O festim final, então, é a coroação de toda essa construção técnica e temática: a câmera perde uns 20fps, o vermelho estoura e a iluminação cai, os cortes se complementam em apresentar o espaço, mas mesmo em união falham - propositalmente - em racionalizar o que visualizamos… porque não há racionalização, há apenas uma necessidade irrefreável de seguir uma crença que ninguém sabia, ou sequer julgava, realmente querer seguir. De maneira metafísica, a própria Susie é destruída por conta de uma revelação imprevisível, em uma cena que deve encher os olhos de amantes do gore e confundir ainda mais quem passou as últimas duas horas já confuso. O crítico Matt Goldberg teoriza que a transformação de Susie seja tanto uma libertação de sua sexualidade reprimida como possua uma natureza messiânica, purificando o que havia de abuso de poder no covil.

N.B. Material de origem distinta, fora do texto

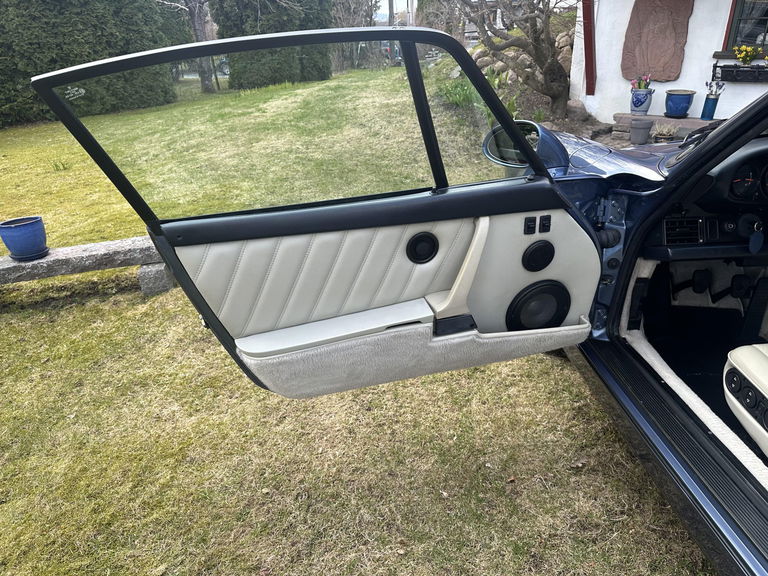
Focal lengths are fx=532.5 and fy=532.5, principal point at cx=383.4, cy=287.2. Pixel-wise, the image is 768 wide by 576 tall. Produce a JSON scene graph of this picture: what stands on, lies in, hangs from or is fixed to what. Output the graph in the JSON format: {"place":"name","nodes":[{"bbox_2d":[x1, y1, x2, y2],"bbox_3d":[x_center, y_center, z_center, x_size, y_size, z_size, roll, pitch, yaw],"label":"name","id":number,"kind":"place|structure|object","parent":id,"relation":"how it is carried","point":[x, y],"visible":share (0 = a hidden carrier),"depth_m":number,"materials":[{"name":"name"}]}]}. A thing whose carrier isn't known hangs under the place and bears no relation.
{"place":"outdoors","nodes":[
{"label":"outdoors","id":0,"kind":"place"},
{"bbox_2d":[1,81,714,575],"label":"lawn","id":1,"kind":"structure","parent":0,"point":[519,463],"materials":[{"name":"green plant"}]},
{"bbox_2d":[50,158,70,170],"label":"grass tuft","id":2,"kind":"object","parent":1,"relation":"on","point":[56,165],"visible":0.92,"depth_m":7.30,"materials":[{"name":"green plant"}]},
{"bbox_2d":[0,235,173,296],"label":"stone bench","id":3,"kind":"object","parent":1,"relation":"on","point":[75,247],"visible":0.84,"depth_m":3.70,"materials":[{"name":"grey stone"}]},
{"bbox_2d":[0,215,47,260],"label":"blue pot","id":4,"kind":"object","parent":3,"relation":"on","point":[13,234],"visible":0.99,"depth_m":3.61,"materials":[{"name":"blue ceramic"}]},
{"bbox_2d":[0,0,188,126],"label":"hedge","id":5,"kind":"object","parent":1,"relation":"on","point":[94,26],"visible":0.78,"depth_m":11.26,"materials":[{"name":"green plant"}]},
{"bbox_2d":[161,0,218,92],"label":"bare tree","id":6,"kind":"object","parent":1,"relation":"on","point":[196,15],"visible":0.85,"depth_m":15.85,"materials":[{"name":"plant"}]},
{"bbox_2d":[212,0,332,89],"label":"hedge","id":7,"kind":"object","parent":1,"relation":"on","point":[242,20],"visible":0.78,"depth_m":14.95,"materials":[{"name":"green plant"}]},
{"bbox_2d":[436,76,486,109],"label":"green plant","id":8,"kind":"object","parent":1,"relation":"on","point":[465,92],"visible":0.46,"depth_m":9.08,"materials":[{"name":"green plant"}]},
{"bbox_2d":[452,0,573,115],"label":"bare tree","id":9,"kind":"object","parent":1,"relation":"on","point":[552,96],"visible":0.96,"depth_m":8.27,"materials":[{"name":"plant"}]},
{"bbox_2d":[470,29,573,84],"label":"stone wall","id":10,"kind":"structure","parent":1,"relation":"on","point":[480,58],"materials":[{"name":"stone"}]},
{"bbox_2d":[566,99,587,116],"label":"rock","id":11,"kind":"object","parent":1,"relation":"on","point":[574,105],"visible":0.74,"depth_m":8.06,"materials":[{"name":"grey stone"}]},
{"bbox_2d":[506,93,767,575],"label":"car","id":12,"kind":"object","parent":1,"relation":"on","point":[765,505],"visible":0.61,"depth_m":1.87,"materials":[{"name":"blue metal"}]},
{"bbox_2d":[33,26,602,398],"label":"car door","id":13,"kind":"structure","parent":12,"relation":"attached to","point":[177,273],"depth_m":1.70,"materials":[{"name":"beige leather"}]},
{"bbox_2d":[406,232,438,263],"bbox_3d":[0.117,-0.119,1.656,0.111,0.112,0.034,-3,25,-2],"label":"speaker","id":14,"kind":"object","parent":13,"relation":"in","point":[415,247],"visible":0.97,"depth_m":1.65},
{"bbox_2d":[481,120,553,170],"bbox_3d":[0.470,-0.511,1.884,0.158,0.166,0.284,-12,27,-19],"label":"side mirror","id":15,"kind":"object","parent":13,"relation":"attached to","point":[492,149],"visible":0.57,"depth_m":1.82,"materials":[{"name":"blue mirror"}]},
{"bbox_2d":[523,216,536,233],"bbox_3d":[0.446,-0.188,1.631,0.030,0.054,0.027,-3,25,-2],"label":"switch","id":16,"kind":"object","parent":13,"relation":"attached to","point":[531,221],"visible":0.98,"depth_m":1.62,"materials":[{"name":"black plastic"}]},
{"bbox_2d":[522,240,554,270],"bbox_3d":[0.512,-0.099,1.776,0.120,0.109,0.038,-3,25,-2],"label":"speaker","id":17,"kind":"object","parent":13,"relation":"in","point":[531,258],"visible":0.98,"depth_m":1.76},
{"bbox_2d":[507,280,570,330],"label":"speaker","id":18,"kind":"object","parent":13,"relation":"in","point":[557,320],"visible":0.92,"depth_m":1.88},
{"bbox_2d":[539,214,550,232],"bbox_3d":[0.492,-0.193,1.634,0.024,0.054,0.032,-3,25,-2],"label":"switch","id":19,"kind":"object","parent":13,"relation":"attached to","point":[547,225],"visible":0.98,"depth_m":1.63,"materials":[{"name":"black plastic"}]},
{"bbox_2d":[663,217,704,244],"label":"air vent","id":20,"kind":"object","parent":12,"relation":"in","point":[667,229],"visible":0.87,"depth_m":2.11,"materials":[{"name":"black plastic"}]},
{"bbox_2d":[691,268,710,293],"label":"pedal","id":21,"kind":"object","parent":12,"relation":"attached to","point":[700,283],"visible":0.93,"depth_m":2.65,"materials":[{"name":"black"}]},
{"bbox_2d":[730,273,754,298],"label":"pedal","id":22,"kind":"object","parent":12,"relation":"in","point":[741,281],"visible":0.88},
{"bbox_2d":[723,344,767,458],"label":"car seat","id":23,"kind":"object","parent":12,"relation":"in","point":[740,362],"visible":0.99,"depth_m":1.63,"materials":[{"name":"beige leather"}]},
{"bbox_2d":[725,155,767,202],"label":"instrument cluster","id":24,"kind":"object","parent":12,"relation":"in","point":[733,184],"visible":0.93,"depth_m":2.15,"materials":[{"name":"black plastic"}]},
{"bbox_2d":[748,222,763,252],"bbox_3d":[1.567,-0.206,2.244,0.064,0.131,0.064,-3,25,-2],"label":"key","id":25,"kind":"object","parent":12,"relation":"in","point":[752,246],"visible":0.97,"depth_m":2.23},
{"bbox_2d":[611,112,718,140],"bbox_3d":[3.694,-1.926,6.635,1.071,0.317,0.909,-3,25,-2],"label":"stone ledge","id":26,"kind":"object","parent":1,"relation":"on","point":[684,121],"visible":0.43,"depth_m":6.64,"materials":[{"name":"stone"}]},
{"bbox_2d":[630,88,653,113],"bbox_3d":[3.315,-2.398,6.862,0.260,0.298,0.260,-3,25,-2],"label":"pot","id":27,"kind":"object","parent":26,"relation":"on","point":[638,110],"visible":0.97,"depth_m":6.79,"materials":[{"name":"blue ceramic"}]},
{"bbox_2d":[630,74,651,89],"bbox_3d":[3.249,-2.565,6.737,0.258,0.269,0.264,-10,27,-17],"label":"flowering plant","id":28,"kind":"object","parent":27,"relation":"in","point":[640,86],"visible":0.76,"depth_m":6.71,"materials":[{"name":"plant"}]},
{"bbox_2d":[665,89,695,117],"bbox_3d":[3.634,-2.263,6.558,0.327,0.289,0.329,4,26,13],"label":"blue pot","id":29,"kind":"object","parent":26,"relation":"on","point":[682,102],"visible":0.99,"depth_m":6.46,"materials":[{"name":"blue ceramic"}]},
{"bbox_2d":[700,79,723,119],"bbox_3d":[3.806,-2.178,6.185,0.176,0.439,0.176,-3,25,-2],"label":"blue vase","id":30,"kind":"object","parent":26,"relation":"on","point":[706,100],"visible":0.99,"depth_m":6.16,"materials":[{"name":"blue ceramic"}]},
{"bbox_2d":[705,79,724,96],"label":"dried flowers","id":31,"kind":"object","parent":30,"relation":"in","point":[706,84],"visible":0.78,"depth_m":6.05,"materials":[{"name":"purple plant"}]},
{"bbox_2d":[374,0,419,21],"label":"sky","id":32,"kind":"structure","parent":0,"point":[395,8],"materials":[{"name":"white"}]},
{"bbox_2d":[573,0,767,125],"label":"white building","id":33,"kind":"structure","parent":0,"point":[689,42],"depth_m":7.26,"materials":[{"name":"white paint"}]},
{"bbox_2d":[582,0,596,95],"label":"red post","id":34,"kind":"object","parent":33,"relation":"attached to","point":[587,44],"visible":0.96,"depth_m":7.91,"materials":[{"name":"red"}]},
{"bbox_2d":[621,0,691,81],"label":"stone relief","id":35,"kind":"object","parent":33,"relation":"attached to","point":[679,58],"visible":0.95,"depth_m":6.89,"materials":[{"name":"brown stone"}]},
{"bbox_2d":[713,63,767,81],"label":"window box","id":36,"kind":"object","parent":33,"relation":"attached to","point":[725,79],"visible":0.91,"depth_m":6.20,"materials":[{"name":"black metal"}]},
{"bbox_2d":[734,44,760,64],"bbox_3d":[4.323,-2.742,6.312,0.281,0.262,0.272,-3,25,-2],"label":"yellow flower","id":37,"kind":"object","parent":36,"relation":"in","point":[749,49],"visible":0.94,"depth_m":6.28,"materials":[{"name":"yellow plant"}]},
{"bbox_2d":[720,0,767,52],"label":"window","id":38,"kind":"structure","parent":33,"relation":"in","point":[767,31],"depth_m":6.48,"materials":[{"name":"grey glass"}]},
{"label":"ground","id":39,"kind":"structure","parent":0},
{"bbox_2d":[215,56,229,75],"label":"parked car","id":40,"kind":"object","parent":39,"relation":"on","point":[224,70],"visible":0.32,"depth_m":23.24,"materials":[{"name":"metal"}]},
{"bbox_2d":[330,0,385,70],"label":"bare tree","id":41,"kind":"object","parent":39,"relation":"on","point":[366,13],"visible":0.71,"depth_m":19.94,"materials":[{"name":"plant"}]},
{"bbox_2d":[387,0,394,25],"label":"utility pole","id":42,"kind":"object","parent":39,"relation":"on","point":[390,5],"visible":0.42,"depth_m":25.16,"materials":[{"name":"brown wood"}]},
{"bbox_2d":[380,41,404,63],"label":"parked car","id":43,"kind":"object","parent":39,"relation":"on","point":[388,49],"visible":0.35,"depth_m":23.50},
{"bbox_2d":[629,118,652,144],"bbox_3d":[3.117,-1.901,6.471,0.278,0.287,0.280,-3,25,-2],"label":"flower pot","id":44,"kind":"object","parent":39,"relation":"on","point":[644,126],"visible":0.99,"depth_m":6.38,"materials":[{"name":"grey ceramic"}]},
{"bbox_2d":[651,123,678,142],"bbox_3d":[3.323,-1.789,6.292,0.373,0.296,0.383,-3,25,-2],"label":"potted plant","id":45,"kind":"object","parent":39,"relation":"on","point":[667,136],"visible":0.83,"depth_m":6.24,"materials":[{"name":"plant"}]}
]}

Não sei se Dakota Johnson, que carrega uma carga sexual pré-estabelecida em “50 Tons de Cinza” (que soa como um conto de fadas perto disso), era a atriz certa para viver Susie. Sua dificuldade em expressar emoções e intenções combina com o papel da personagem, mas diminui o poder da transformação e até suga sugestões que poderiam tornar a experiência toda ainda mais incomoda. O restante do elenco existe sob o mesmo ar, reprimidos pela mise-en-scène e servindo a ela, enquanto Tilda brilha em dois papéis diferentes. Seria ela o mais próximo de um ser humano que assistimos, em ambas suas formas? Se sim, imagino o quanto a percepção acerca dela pode mudar o filme em uma revisita.